NOPE’s early days have brought a lot of short-term volatility. Depending on how Noble manages the ETF going forward, it could be a frequent roller coaster ride, or behave closer to a market neutral fund, whereby the price movement of the longs and shorts are not as large as what has occurred so far. That could be a reflection of the part of the bear market cycle we are currently in. This is where the prices of those bubble stocks continue to trend downward, but are interrupted by several “bear market rallies” that keep the hopes of “long” investors alive. 2023 should give us a lot of answers in that regard.
As the ETF’s website states, NOPE is an ETF “built on the philosophy of saying NOPE to passive investing, NOPE to ignoring valuations, and NOPE to asset bubbles.” If there were ever a right time and place for this ETF to arrive on the scene, it is now. That does not assure success. but it does provide an outlet for those who agree with Noble that as well as Cathie Wood’s ARK Innovation ETF (ARKK), as well as many of the icons of the Covid pandemic recovery rally.
For investors who believe that TSLA is destined to fall much more than it has, and that so-called “innovation” stocks are still grossly overvalued, NOPE is a solid way to express that view. And, as the ETF can range from 150% long to 100% short, if the markets get even more “whippy” than we saw during much of 2022, NOPE and other tactical, go-anywhere, long-short style ETFs allow investors to offload the day-to-day long-short management.

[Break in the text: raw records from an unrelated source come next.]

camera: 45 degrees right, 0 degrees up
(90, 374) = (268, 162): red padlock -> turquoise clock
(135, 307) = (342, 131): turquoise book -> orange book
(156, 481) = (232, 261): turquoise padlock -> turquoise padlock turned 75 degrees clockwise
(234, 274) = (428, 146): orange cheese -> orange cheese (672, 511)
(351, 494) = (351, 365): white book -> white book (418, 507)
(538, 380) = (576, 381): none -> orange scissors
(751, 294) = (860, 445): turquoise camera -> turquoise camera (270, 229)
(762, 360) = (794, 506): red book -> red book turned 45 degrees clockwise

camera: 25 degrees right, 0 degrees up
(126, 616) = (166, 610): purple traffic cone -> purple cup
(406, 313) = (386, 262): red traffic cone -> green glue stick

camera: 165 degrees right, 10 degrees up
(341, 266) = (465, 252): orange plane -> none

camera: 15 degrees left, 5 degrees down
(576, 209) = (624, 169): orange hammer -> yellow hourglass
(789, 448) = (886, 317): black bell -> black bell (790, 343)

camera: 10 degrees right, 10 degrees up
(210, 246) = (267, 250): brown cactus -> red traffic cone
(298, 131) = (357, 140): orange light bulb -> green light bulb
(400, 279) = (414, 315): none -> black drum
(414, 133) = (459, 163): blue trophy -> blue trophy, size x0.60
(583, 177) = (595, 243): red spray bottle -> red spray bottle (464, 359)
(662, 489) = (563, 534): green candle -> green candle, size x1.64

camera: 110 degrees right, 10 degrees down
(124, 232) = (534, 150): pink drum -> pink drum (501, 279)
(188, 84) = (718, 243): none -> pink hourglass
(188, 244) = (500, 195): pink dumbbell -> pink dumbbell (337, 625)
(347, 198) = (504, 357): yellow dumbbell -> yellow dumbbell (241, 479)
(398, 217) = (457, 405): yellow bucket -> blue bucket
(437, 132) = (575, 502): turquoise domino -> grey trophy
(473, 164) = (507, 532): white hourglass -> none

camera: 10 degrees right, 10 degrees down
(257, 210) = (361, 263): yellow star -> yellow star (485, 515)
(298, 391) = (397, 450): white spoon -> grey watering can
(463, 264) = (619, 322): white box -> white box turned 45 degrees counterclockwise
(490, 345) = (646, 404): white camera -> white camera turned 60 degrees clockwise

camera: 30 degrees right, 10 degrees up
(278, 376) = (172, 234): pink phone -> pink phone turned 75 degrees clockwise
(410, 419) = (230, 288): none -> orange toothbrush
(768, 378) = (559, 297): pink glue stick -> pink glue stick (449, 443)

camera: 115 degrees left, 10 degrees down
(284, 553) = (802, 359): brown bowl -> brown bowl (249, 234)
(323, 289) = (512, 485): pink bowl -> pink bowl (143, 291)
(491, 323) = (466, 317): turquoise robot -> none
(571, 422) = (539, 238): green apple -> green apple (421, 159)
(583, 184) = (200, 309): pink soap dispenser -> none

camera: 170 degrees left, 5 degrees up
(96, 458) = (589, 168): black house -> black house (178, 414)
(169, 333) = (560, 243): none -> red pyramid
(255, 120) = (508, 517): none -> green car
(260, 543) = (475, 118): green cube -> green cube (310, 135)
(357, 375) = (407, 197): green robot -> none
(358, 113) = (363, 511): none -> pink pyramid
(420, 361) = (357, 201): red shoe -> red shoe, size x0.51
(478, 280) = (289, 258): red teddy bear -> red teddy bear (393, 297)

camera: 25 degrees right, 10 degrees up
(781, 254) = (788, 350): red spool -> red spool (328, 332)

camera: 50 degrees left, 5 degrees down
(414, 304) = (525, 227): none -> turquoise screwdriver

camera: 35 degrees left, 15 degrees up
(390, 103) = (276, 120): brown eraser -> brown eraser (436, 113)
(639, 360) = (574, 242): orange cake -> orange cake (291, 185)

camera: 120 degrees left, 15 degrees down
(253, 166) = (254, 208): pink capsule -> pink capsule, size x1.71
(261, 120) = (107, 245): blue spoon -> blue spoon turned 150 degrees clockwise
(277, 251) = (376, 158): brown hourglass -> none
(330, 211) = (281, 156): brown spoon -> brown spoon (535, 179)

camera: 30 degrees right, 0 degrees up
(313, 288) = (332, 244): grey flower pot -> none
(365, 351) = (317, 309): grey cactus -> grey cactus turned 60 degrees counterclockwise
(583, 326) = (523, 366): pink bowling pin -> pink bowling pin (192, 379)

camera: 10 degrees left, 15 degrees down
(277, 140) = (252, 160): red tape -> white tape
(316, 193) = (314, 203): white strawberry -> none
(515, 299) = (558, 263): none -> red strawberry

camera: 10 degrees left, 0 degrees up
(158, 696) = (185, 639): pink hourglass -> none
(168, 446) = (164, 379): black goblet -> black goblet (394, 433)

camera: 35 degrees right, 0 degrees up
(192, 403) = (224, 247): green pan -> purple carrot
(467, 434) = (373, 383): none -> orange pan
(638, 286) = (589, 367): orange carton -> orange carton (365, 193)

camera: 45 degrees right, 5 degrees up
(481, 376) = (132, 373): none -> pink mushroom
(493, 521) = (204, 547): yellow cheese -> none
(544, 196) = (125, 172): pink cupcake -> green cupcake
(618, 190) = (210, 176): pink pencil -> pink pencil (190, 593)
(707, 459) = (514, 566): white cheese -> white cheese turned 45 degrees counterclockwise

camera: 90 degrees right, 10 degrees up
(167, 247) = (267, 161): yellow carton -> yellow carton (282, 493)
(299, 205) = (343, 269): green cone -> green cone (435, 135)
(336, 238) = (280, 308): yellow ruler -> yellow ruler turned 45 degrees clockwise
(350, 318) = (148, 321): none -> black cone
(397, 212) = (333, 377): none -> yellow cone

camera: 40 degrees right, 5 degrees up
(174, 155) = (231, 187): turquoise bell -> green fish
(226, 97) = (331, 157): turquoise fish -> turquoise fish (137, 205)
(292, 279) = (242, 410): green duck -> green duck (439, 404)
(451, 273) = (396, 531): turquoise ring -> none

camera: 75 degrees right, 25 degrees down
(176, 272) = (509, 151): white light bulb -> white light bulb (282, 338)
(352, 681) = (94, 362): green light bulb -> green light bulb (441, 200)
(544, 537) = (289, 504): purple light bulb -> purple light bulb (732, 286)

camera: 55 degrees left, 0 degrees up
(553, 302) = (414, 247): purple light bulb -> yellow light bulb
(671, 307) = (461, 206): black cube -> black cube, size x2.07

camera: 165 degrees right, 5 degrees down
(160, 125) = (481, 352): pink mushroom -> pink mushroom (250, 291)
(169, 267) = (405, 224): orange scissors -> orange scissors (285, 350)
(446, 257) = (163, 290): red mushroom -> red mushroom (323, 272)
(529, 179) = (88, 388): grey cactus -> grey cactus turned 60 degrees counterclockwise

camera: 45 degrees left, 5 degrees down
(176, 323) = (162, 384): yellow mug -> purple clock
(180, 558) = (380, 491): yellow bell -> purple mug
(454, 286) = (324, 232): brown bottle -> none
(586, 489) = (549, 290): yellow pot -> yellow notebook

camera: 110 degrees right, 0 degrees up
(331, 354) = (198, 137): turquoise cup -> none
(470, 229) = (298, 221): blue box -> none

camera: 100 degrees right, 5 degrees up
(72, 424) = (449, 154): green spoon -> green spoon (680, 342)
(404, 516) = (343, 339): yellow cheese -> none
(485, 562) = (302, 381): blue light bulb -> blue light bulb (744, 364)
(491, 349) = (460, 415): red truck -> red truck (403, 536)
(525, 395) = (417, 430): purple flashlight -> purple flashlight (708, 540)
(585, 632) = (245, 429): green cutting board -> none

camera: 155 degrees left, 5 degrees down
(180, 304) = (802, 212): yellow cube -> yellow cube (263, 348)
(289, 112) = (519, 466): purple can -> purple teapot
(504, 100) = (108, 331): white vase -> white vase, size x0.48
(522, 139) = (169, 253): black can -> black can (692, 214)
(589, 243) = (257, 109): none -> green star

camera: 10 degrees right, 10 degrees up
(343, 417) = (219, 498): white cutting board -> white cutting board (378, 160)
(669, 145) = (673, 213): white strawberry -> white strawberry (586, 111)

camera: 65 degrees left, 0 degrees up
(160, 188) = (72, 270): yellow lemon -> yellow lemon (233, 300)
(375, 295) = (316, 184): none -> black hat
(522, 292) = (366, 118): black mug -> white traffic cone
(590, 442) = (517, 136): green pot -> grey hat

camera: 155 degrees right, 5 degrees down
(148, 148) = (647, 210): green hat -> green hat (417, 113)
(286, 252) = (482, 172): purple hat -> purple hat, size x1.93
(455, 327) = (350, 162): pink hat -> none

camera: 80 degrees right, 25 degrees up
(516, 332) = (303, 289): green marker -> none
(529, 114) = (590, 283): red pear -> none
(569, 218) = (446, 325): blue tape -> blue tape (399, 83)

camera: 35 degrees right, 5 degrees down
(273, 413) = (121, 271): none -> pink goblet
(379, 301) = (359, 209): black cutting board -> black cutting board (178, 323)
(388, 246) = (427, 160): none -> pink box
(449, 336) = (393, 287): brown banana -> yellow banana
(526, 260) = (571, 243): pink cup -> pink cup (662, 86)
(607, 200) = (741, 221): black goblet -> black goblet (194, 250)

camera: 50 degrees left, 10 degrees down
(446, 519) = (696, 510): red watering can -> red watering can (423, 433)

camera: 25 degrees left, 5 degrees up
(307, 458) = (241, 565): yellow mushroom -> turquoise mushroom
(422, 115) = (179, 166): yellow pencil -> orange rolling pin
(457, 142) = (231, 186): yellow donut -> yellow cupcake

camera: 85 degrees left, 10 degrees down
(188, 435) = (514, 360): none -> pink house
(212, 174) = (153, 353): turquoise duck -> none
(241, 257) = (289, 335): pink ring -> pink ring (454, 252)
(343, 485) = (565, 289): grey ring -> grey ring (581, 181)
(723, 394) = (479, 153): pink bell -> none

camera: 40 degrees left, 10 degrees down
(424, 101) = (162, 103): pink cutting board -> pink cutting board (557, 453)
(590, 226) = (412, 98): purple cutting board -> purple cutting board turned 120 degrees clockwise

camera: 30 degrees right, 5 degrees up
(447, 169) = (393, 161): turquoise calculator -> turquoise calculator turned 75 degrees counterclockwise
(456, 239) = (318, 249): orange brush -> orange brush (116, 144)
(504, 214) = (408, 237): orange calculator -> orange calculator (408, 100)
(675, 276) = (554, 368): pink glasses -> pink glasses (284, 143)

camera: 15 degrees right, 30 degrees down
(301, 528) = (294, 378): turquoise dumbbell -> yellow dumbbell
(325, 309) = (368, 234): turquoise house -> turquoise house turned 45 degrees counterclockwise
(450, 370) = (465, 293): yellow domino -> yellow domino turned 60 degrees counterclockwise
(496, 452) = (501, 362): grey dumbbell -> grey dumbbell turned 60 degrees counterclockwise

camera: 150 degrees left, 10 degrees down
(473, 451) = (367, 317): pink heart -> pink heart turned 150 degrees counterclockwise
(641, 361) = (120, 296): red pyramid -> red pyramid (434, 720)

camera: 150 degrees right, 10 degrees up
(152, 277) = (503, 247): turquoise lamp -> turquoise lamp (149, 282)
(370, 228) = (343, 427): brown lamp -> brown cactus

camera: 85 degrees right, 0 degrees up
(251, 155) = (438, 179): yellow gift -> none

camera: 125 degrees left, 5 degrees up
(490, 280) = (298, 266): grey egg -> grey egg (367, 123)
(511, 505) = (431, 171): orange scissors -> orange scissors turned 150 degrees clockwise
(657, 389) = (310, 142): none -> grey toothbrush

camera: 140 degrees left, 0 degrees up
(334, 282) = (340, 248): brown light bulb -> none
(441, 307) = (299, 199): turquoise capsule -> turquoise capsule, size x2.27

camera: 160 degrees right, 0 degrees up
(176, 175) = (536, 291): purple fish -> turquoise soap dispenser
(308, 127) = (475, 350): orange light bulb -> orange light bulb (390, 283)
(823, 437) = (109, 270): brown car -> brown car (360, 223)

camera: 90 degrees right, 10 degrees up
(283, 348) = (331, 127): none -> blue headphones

NOPE is today, more than anything, focused on the belief (which I firmly agree with) that too many years of loose monetary policy has spawned outlandish valuations in certain “popular” securities that will, in time, correct themselves. The biggest threat is that this doesn’t happen any time soon. Bull markets die hard, not at once, and it is process. But as that process plays out, investors in NOPE should expect periods of significant volatility in both directions, as they have already seen in this ETF’s first 4 months of life.
ETF Quality Opinion
There was a time when the so-called “network effect” was less critical for generating investment ideas to drive performance. But that has done a 180-degree turn in recent years, as financial pros and aspiring self-directed investors are meeting virtually and collaborating like never before. Noble has been one of the driving forces of that over the past year, and I have to assume that it will help him accumulate, evaluate and filter ideas for his fairly new ETF. NOPE is not an experiment. It is, however a unique ETF that, if used properly in the context of an overall portfolio, can be a potentially powerful tool to both protect capital and enhance returns. It grabs a spot on my “undiscovered ETF” watchlist.
But let’s be clear: NOPE is not for everyone. As George Noble himself laments regularly, investors who don’t “do the work” to understand what they own are destined to fail. That not only applies to one’s own stock selection and rotation, but also to any decision to buy or sell an ETF. That is especially the case with ETFs like NOPE, whose strategy is anything but “traditional.”
ETF Investment Opinion
There has probably never been a better time for investors to familiarize themselves with the small but increasing group of go-anywhere, hedge fund-like ETFs such as NOPE. We do not know how long it will take before one can simply invest in an equity sector, industry or theme, and confidently expect to generate multi-year, buy and hold profits. So especially at times like this, ETFs like NOPE can be potential game-changers for investors willing to understand what it is and isn’t, and plug it in according to their own portfolio objectives. As for me, I’m saying “yup” to NOPE. It gets a Buy rating, with a 12-24 month time frame in mind.
Editor’s Note: This article covers one or more microcap stocks. Please be aware of the risks associated with these stocks.